Document text =

Burma Campaign, UK shatters military coup myth

The military coup threat myth
A persistent myth that the military in Burma are looking for an excuse to retake direct control of the country is now being used to justify inaction over the ethnic cleansing and possible genocide of the Rohingya.
For some, it is a genuine fear, for others, it is a convenient political excuse for inaction.
While a misplaced fear of a coup is understandable given Burma’s history, it misreads the current political set-up in the country. The political system in Burma now is entirely the creation of the military.
It has been painstakingly designed by them to protect their interests while at the same time relieving the domestic and internal pressure they were under. It has and is working very well for them. To retake direct control would undo more than a decade’s worth of painstaking work to create the system currently in place.
Broadly, there are two main schools of thought on the military coup myth.
One is that the NLD-led government, activists, and the international community must tread
very carefully to avoid provoking the military and prompting a military takeover.
The other is that the military are deliberately creating crises that could be used as a pretext for retaking power. While it is likely that the military have and will continue to look for opportunities to undermine and weaken the NLD-led government, it is extremely unlikely they would want to retake direct control.
It would not be in their own interests to do so.
Understanding the military is critical. Past characterisations of them being crazy and superstitious have now been exposed for how wrong they were. In various forms, the military ran Burma for more than 50 years, far longer than most regimes last. There have been some bumpy transitions of leadership during this time, and the odd purge, but overall, despite personal rivalries, they have stayed disciplined and united. Their effectiveness and ruthlessness in dealing with opponents in Burma as well as within their own ranks helped ensure their longevity in power.
When a combination of domestic and international pressure finally did force the military to accept reforms would need to happen, they did so slowly, at their own pace, and on their own terms. They did not negotiate with anybody. They brought in a new constitution which would guarantee that they still controlled the key levers of power in the country, would have the legal power to retake control, and could veto any attempts at further reform which might threaten their power and interests.
They kept control of Defence, Home Affairs and Border Affairs ministries. This means the military are independent of the NLD-led government. They set their own budget and can decide their own actions, including military offensives in ethnic states. Control over home affairs gives them control of police, prisons and other security services. It also includes the general administration department, giving them control over large parts of the civil service.

Provided material =

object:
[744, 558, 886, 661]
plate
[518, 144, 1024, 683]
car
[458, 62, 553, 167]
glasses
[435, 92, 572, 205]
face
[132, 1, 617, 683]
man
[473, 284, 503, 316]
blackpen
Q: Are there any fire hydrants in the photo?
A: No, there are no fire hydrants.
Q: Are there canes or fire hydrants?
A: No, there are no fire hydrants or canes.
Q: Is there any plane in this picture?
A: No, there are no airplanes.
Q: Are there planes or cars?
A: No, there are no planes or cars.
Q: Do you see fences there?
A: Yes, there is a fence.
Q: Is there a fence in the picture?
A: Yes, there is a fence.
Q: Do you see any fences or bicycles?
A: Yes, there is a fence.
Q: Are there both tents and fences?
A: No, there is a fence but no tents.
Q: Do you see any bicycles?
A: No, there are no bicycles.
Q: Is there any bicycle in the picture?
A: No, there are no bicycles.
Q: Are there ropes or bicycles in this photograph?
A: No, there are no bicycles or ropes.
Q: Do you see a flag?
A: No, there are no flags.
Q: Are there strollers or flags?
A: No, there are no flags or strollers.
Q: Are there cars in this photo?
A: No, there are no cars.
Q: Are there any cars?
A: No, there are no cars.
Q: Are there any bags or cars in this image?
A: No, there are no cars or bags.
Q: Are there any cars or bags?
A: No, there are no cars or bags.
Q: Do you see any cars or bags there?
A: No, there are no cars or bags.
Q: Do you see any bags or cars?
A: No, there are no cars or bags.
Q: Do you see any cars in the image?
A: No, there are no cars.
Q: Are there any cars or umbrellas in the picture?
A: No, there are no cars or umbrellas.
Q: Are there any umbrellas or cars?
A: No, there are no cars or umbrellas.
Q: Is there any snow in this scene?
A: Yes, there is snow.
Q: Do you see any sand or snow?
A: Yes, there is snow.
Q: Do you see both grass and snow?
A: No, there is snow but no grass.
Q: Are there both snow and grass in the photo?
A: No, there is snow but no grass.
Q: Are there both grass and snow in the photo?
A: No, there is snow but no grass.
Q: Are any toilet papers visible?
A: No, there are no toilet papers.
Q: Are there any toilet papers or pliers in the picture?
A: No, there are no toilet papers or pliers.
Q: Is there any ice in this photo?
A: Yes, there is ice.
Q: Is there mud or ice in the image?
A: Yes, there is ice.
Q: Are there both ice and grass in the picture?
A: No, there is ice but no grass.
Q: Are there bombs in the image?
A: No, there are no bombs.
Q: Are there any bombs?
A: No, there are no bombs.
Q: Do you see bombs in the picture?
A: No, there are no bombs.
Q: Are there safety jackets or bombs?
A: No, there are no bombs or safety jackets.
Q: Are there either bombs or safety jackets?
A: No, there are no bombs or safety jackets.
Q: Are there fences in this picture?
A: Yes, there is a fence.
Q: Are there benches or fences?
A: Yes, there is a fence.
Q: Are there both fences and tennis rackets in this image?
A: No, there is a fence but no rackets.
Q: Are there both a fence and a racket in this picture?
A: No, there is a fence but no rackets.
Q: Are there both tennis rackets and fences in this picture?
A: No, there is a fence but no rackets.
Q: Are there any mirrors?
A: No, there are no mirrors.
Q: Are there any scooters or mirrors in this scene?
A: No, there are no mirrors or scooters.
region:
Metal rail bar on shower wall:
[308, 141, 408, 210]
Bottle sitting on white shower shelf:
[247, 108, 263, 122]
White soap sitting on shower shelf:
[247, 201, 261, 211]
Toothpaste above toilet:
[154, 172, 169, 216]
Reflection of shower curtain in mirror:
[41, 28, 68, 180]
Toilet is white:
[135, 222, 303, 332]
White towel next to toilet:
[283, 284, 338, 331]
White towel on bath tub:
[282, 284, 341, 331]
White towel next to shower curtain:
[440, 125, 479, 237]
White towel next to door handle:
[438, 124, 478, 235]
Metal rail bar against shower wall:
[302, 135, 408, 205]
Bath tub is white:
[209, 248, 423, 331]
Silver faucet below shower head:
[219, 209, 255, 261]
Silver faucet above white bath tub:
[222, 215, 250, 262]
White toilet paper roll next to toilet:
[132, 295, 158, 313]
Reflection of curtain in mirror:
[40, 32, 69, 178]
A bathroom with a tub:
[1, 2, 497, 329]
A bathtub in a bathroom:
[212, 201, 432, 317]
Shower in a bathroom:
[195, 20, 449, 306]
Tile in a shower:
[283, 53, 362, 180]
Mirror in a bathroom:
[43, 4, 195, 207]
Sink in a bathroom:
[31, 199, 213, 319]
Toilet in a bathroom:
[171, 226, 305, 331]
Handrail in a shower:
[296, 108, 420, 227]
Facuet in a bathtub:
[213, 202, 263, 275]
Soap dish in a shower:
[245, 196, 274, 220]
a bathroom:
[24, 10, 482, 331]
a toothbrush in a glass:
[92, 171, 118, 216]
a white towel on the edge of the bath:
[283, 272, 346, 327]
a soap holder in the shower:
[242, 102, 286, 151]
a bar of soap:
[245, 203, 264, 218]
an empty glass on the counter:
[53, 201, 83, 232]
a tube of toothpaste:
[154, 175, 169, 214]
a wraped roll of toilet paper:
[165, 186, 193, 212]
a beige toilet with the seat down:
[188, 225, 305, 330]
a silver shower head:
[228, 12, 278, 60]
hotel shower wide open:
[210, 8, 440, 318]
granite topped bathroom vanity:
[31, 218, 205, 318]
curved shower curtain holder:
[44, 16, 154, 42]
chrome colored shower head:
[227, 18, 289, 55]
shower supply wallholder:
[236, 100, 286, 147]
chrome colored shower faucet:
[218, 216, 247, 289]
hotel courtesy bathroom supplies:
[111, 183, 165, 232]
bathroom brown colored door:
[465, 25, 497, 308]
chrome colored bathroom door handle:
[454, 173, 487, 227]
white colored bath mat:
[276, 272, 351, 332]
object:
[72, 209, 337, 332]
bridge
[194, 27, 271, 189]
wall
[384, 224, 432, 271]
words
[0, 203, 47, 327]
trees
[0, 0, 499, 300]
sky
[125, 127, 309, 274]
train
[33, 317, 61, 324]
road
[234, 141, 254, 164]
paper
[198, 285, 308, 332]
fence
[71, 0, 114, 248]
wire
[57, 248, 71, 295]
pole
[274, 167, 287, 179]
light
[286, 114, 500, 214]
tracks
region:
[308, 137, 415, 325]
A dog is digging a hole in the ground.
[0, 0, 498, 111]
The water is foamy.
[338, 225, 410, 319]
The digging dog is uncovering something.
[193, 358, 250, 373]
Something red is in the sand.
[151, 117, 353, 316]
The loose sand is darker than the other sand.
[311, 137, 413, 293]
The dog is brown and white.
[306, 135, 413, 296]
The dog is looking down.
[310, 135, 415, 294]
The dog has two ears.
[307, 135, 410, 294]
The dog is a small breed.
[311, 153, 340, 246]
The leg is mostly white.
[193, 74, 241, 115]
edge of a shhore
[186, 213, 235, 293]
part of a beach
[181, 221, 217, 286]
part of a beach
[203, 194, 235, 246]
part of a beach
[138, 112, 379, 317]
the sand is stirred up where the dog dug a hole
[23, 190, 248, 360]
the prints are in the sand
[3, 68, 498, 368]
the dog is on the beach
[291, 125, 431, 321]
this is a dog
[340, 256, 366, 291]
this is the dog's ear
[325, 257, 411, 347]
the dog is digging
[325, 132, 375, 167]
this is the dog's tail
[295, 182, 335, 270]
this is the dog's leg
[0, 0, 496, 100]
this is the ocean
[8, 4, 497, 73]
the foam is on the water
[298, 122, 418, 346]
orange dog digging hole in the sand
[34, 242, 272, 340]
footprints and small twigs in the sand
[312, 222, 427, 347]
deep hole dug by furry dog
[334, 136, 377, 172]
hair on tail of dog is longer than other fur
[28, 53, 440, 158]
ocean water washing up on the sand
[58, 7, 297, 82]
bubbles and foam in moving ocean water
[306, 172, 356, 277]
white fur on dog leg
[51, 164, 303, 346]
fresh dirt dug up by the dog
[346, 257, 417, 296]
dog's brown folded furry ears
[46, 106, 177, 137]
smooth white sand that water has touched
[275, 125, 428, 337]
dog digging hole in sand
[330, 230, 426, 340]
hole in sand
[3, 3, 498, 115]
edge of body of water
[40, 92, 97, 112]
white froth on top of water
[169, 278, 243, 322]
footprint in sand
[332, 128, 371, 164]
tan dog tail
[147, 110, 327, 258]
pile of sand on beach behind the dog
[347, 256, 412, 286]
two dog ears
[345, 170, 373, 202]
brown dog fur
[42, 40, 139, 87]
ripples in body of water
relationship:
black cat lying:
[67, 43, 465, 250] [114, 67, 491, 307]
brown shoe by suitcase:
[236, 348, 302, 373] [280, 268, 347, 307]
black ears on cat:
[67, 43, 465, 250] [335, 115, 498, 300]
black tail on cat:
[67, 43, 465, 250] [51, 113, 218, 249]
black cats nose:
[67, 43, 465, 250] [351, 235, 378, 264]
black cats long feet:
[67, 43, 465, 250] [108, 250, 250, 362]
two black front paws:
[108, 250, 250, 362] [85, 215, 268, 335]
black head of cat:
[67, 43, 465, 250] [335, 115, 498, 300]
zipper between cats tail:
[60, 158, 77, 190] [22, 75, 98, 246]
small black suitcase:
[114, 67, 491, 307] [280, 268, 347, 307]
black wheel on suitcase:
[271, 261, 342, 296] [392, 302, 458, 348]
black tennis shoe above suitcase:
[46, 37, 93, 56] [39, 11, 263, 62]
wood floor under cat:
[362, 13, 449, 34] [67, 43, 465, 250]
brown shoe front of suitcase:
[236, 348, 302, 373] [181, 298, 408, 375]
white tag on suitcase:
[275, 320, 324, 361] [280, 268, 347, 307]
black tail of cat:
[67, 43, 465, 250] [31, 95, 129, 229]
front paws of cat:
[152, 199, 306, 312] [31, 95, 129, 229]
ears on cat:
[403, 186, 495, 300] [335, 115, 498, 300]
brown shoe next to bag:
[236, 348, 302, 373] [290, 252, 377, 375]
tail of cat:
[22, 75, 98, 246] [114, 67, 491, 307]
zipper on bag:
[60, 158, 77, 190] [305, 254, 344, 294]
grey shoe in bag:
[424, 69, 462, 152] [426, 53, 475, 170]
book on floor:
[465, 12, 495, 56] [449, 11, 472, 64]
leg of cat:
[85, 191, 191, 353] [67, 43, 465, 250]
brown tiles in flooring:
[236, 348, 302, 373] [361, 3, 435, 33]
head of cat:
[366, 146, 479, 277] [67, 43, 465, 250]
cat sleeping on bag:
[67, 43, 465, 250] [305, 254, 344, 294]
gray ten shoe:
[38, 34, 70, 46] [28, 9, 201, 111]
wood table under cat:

Check your understanding =
A: In the article on the Burma coup myth, recast the paragraph beginning "They kept control of Defence" as a bulleted list that keeps its main facts.
B: Retype everything in the listing from the line containing "a wraped roll" down to the line containing "deep hole dug by furry dog", with both of those lines included.

Responses to the exercise =
A:
- The military kept control of the Defence, Home Affairs and Border Affairs ministries, which makes them independent of the NLD-led government.
- They set their own budget and decide their own actions, including military offensives in ethnic states.
- Home Affairs gives them control of police, prisons and other security services.
- Home Affairs also includes the general administration department, which gives them control over large parts of the civil service.

B:
a wraped roll of toilet paper:
[165, 186, 193, 212]
a beige toilet with the seat down:
[188, 225, 305, 330]
a silver shower head:
[228, 12, 278, 60]
hotel shower wide open:
[210, 8, 440, 318]
granite topped bathroom vanity:
[31, 218, 205, 318]
curved shower curtain holder:
[44, 16, 154, 42]
chrome colored shower head:
[227, 18, 289, 55]
shower supply wallholder:
[236, 100, 286, 147]
chrome colored shower faucet:
[218, 216, 247, 289]
hotel courtesy bathroom supplies:
[111, 183, 165, 232]
bathroom brown colored door:
[465, 25, 497, 308]
chrome colored bathroom door handle:
[454, 173, 487, 227]
white colored bath mat:
[276, 272, 351, 332]
object:
[72, 209, 337, 332]
bridge
[194, 27, 271, 189]
wall
[384, 224, 432, 271]
words
[0, 203, 47, 327]
trees
[0, 0, 499, 300]
sky
[125, 127, 309, 274]
train
[33, 317, 61, 324]
road
[234, 141, 254, 164]
paper
[198, 285, 308, 332]
fence
[71, 0, 114, 248]
wire
[57, 248, 71, 295]
pole
[274, 167, 287, 179]
light
[286, 114, 500, 214]
tracks
region:
[308, 137, 415, 325]
A dog is digging a hole in the ground.
[0, 0, 498, 111]
The water is foamy.
[338, 225, 410, 319]
The digging dog is uncovering something.
[193, 358, 250, 373]
Something red is in the sand.
[151, 117, 353, 316]
The loose sand is darker than the other sand.
[311, 137, 413, 293]
The dog is brown and white.
[306, 135, 413, 296]
The dog is looking down.
[310, 135, 415, 294]
The dog has two ears.
[307, 135, 410, 294]
The dog is a small breed.
[311, 153, 340, 246]
The leg is mostly white.
[193, 74, 241, 115]
edge of a shhore
[186, 213, 235, 293]
part of a beach
[181, 221, 217, 286]
part of a beach
[203, 194, 235, 246]
part of a beach
[138, 112, 379, 317]
the sand is stirred up where the dog dug a hole
[23, 190, 248, 360]
the prints are in the sand
[3, 68, 498, 368]
the dog is on the beach
[291, 125, 431, 321]
this is a dog
[340, 256, 366, 291]
this is the dog's ear
[325, 257, 411, 347]
the dog is digging
[325, 132, 375, 167]
this is the dog's tail
[295, 182, 335, 270]
this is the dog's leg
[0, 0, 496, 100]
this is the ocean
[8, 4, 497, 73]
the foam is on the water
[298, 122, 418, 346]
orange dog digging hole in the sand
[34, 242, 272, 340]
footprints and small twigs in the sand
[312, 222, 427, 347]
deep hole dug by furry dog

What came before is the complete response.